24 Caleg DPD RI, 71 Caleg DPR-RI dapil Sulawesi Barat, dan 500 Caleg (DCT) DPRD Provinsi Sulawesi Barat, dan 425 Caleg DPRD Kabupaten Polewali Mandar, 276 Caleg DPRD Kabupaten Majene, 346 Caleg DPRD Kabupaten Mamuju, 327 Caleg Kabupaten Mamasa, 235 Caleg DPRD Kabupaten Mamuju Tengah, dan 271 Caleg Kabupaten Pasangkayu.

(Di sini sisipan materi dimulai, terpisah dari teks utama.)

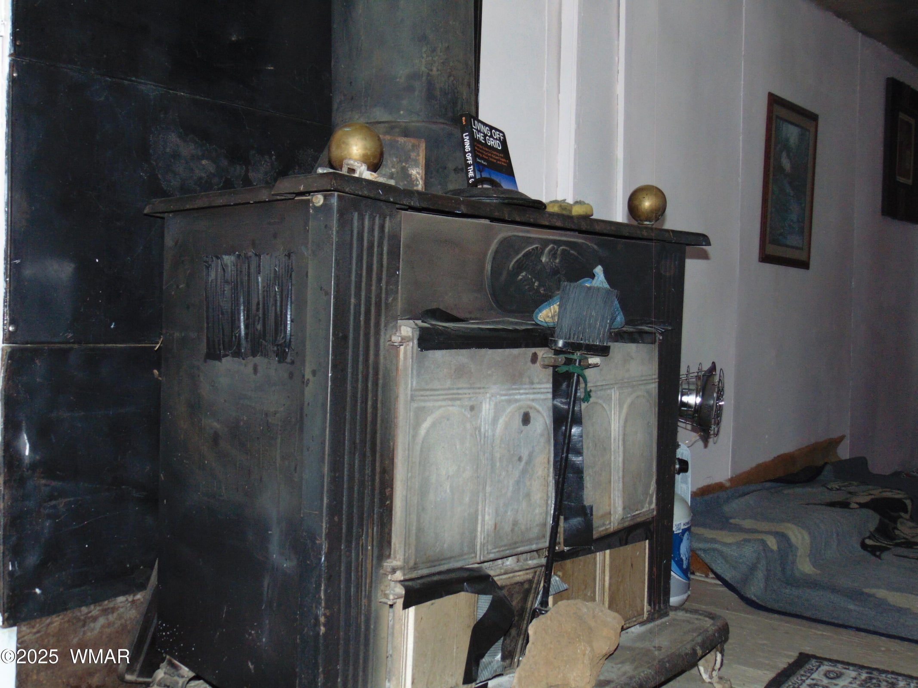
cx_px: 459
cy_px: 344
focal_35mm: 39
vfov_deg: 36.8
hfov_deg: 47.9
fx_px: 1034
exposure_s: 1/60
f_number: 3.3
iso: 200
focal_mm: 6.9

Sepanjang beberapa bulan terakhir, penulis mengamati, bahwa diantara caleg-caleg tersebut, penulis membagi menjadi 3 klasifikasi, yaitu ;
Pertama, Klasifikasi caleg yang berlatar belakang incumbent, atau sanak family dan atau satu gerbong politik dengan kualisi penguasa, serta mereka punya modal kapital yang cukup. Mereka ini ciri-cirinya, spanduk dan atau alat peraga kampanye nya lebih besar, dan sebagian besar mereka cenderung menggunakan instansi pemerintahan, sebagai infrastruktur pemenangannya, ada juga dari kalangan pengusaha, yang menginterfensi karyawannya untuk mencari konstituen berbasis KTP.
Kedua, klasifikasi caleg yang gagal paham, fungsi DPD, DPR DPRD Provinsi maupun kabupaten, cirinya si caleg berkampanye dengan cara -cara seolah si caleg punya fungsi kebijakan Eksekutif seperti Presiden, Gubernur dan Bupati/Wali Kota, dengan cara menebar visi-misi, padahal sesungguhnya yang terutama kali perlu dipahaminya adalah ideologi dan agenda perjuangan partai politik.
Ketiga, klasifikasi caleg yang memang mengerti agenda perjuangan, juga punya ikatan ideologi dengan ideologi partainya, karna memang sejak dibangku universitas, mereka sudah di didik dengan agenda perjuangan dan cita-cita perjuangan kemerdekaan negara-bangsa, yang sedang ingin di tuju, namun mereka yg ada diklasifikasi ini, terbagi lagi menjadi dua lagi yaitu. pertama, yang ditopang moralitas (tidak menghalalkan segala cara), dan yang kedua, golongan orang yang menghalalkan segala cara, dan cenderung sama saja modelnya dengan klasifikasi pertama diatas.
Sayapun sebagai bagian dari yang berkomunikasi dengan beberapa politisi (timses maupun calegnya), beberapa diantaranya memang bikin dada sesak, karna apa yang dibicarakan selama ini tentang cita-cita bernegara-bangsa, nampaknya omong kosong belaka. Ada pula yang membicarakan politik sebagai agenda perjuangan suci dengan landasan agama/spritual, tapi juga mempraktikkan strategi kotor.
Saat menulis tulisan ini, rasanya Pemilu 2024 ini, tak akan bisa dijadikan sebagai momentum gerak maju negara bangsa, baik nasional maupun lokal Sul-Bar. Rasanya penulis pesimis, tak berbeda jauh dengan pilpresnya.
Yahh setidaknya kita bisa mengambil bagian dalam agenda besar 5 tahunan ini, minimal kita bukan orang yang terlibat dalam jual beli suara (dengan istilah apapun, uang transpor atau kos politik dan lain-lain), poinnya adalah kita bukan memilih karna ada keuntungan materi, tetapi memilih karna track record si calon dalam agenda sosial politik.